* [O QUE SE PEDE]: Modifique o trecho do texto sobre o chamamé que vai de "Uma viagem no" até "encantando o público.", reescrevendo-o com "avô" substituído por "bisavô".
====== TEXTO PARA LEITURA
O acento na última letra não sei explicar o motivo, mas, Chamamé nada mais é do que um convite e significa “Chama-me para bailar”. Isto no idioma brasileiro, porque na Argentina, mais especificamente em Corrientes, onde o estilo musical teve origem, quer dizer “Senhora ama-me”. Aos poucos, a polca movida e ligeira foi atravessando fronteiras e é bem difícil um sul-mato-grossense ouvir e querer ficar parado.

Uma viagem no tempo já nos leva a primeira surpresa. A saudosa Delinha, por exemplo, conhecida como a Dama do Rasqueado, tinha o avô nascido na cidade de Corrientes e sempre dizia ao filho que “tinha sangue correntino nas veias” e deve ser por isso que gostava tanto de Chamamé. Mesmo conhecida pela influência no rasqueado, ela viajava para a Agentina e representava Mato Grosso do Sul cantando e encantando o público.
============
====== LINHAS FORNECIDAS
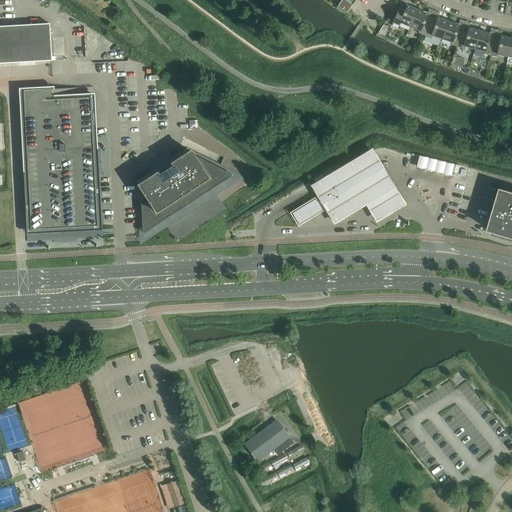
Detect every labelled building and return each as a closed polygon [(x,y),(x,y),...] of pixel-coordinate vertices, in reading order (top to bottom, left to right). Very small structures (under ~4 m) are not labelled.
[(341,0),(338,6),(347,13),(356,0),(341,0)] [(396,7),(387,21),(393,23),(399,26),(400,23),(409,27),(417,10),(407,6),(406,6),(404,11),(399,8),(396,7)] [(417,10),(409,27),(419,31),(418,34),(424,37),(430,21),(425,19),(427,15),(417,10)] [(430,21),(424,37),(431,39),(432,36),(442,40),(448,22),(437,18),(435,23),(430,21)] [(448,22),(442,40),(451,43),(450,45),(457,48),(462,32),(457,31),(458,26),(448,22)] [(0,63),(51,61),(50,25),(0,27),(0,63)] [(462,32),(457,48),(464,49),(464,47),(474,50),(479,32),(468,29),(467,34),(462,32)] [(479,32),(474,50),(484,52),(484,55),(490,57),(494,41),(489,40),(490,35),(479,32)] [(494,41),(490,57),(497,58),(497,55),(508,57),(511,39),(500,37),(499,42),(494,41)] [(52,89),(20,91),(25,173),(26,173),(26,180),(25,180),(27,233),(60,231),(60,230),(67,230),(67,231),(100,229),(97,177),(96,177),(95,169),(97,169),(97,167),(95,167),(95,159),(96,159),(96,157),(95,157),(94,150),(95,149),(92,96),(52,98),(52,89)] [(162,171),(163,172),(158,175),(157,174),(157,173),(154,175),(149,179),(148,178),(145,180),(146,181),(140,184),(137,185),(139,188),(143,193),(142,194),(143,195),(141,195),(143,233),(180,209),(179,208),(185,204),(186,205),(188,203),(187,202),(194,198),(194,200),(231,176),(197,158),(196,160),(196,159),(195,160),(191,154),(192,154),(190,151),(187,153),(188,153),(182,157),(182,156),(179,158),(179,159),(174,162),(173,162),(170,164),(171,165),(172,164),(172,166),(167,169),(167,168),(166,168),(165,168),(164,168),(163,169),(162,170),(162,171)] [(339,183),(355,210),(334,222),(336,225),(366,207),(372,215),(376,222),(404,206),(400,198),(372,151),(347,166),(352,175),(339,183)] [(347,166),(313,187),(316,192),(319,197),(326,208),(334,222),(355,210),(339,183),(352,175),(350,170),(347,166)] [(511,192),(500,189),(487,233),(511,239),(511,192)] [(319,197),(291,214),(298,225),(326,208),(319,197)] [(258,462),(289,438),(276,421),(245,444),(258,462)] [(293,444),(289,439),(274,451),(277,456),(293,444)] [(301,446),(287,454),(289,458),(303,451),(301,446)] [(16,454),(19,462),(25,460),(22,452),(16,454)] [(285,455),(271,462),(273,467),(287,459),(285,455)] [(307,458),(293,466),(295,470),(309,463),(307,458)] [(271,467),(269,462),(255,470),(257,474),(271,467)] [(290,465),(276,472),(279,477),(293,469),(290,465)] [(277,477),(275,473),(261,480),(263,485),(277,477)] [(176,482),(167,485),(174,507),(183,503),(176,482)]
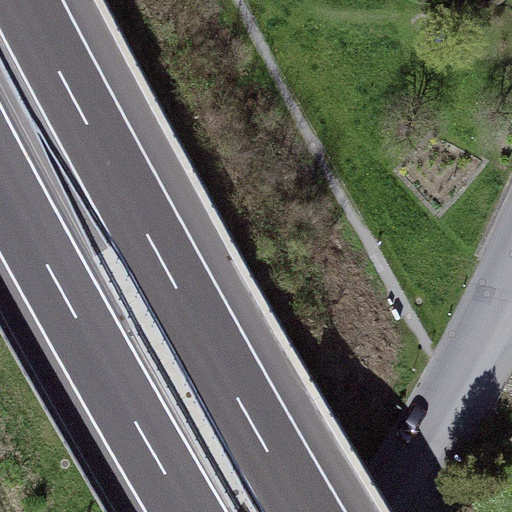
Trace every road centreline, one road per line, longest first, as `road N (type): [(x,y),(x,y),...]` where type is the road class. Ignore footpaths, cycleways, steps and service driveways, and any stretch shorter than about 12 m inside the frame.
road 1 (motorway): [(302,511),(22,0)]
road 2 (motorway): [(0,190),(182,511)]
road 3 (residential): [(376,511),(409,465),(496,292)]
============
* [RESPOSTA]:
Uma viagem no tempo já nos leva a primeira surpresa. A saudosa Delinha, por exemplo, conhecida como a Dama do Rasqueado, tinha o bisavô nascido na cidade de Corrientes e sempre dizia ao filho que “tinha sangue correntino nas veias” e deve ser por isso que gostava tanto de Chamamé. Mesmo conhecida pela influência no rasqueado, ela viajava para a Agentina e representava Mato Grosso do Sul cantando e encantando o público.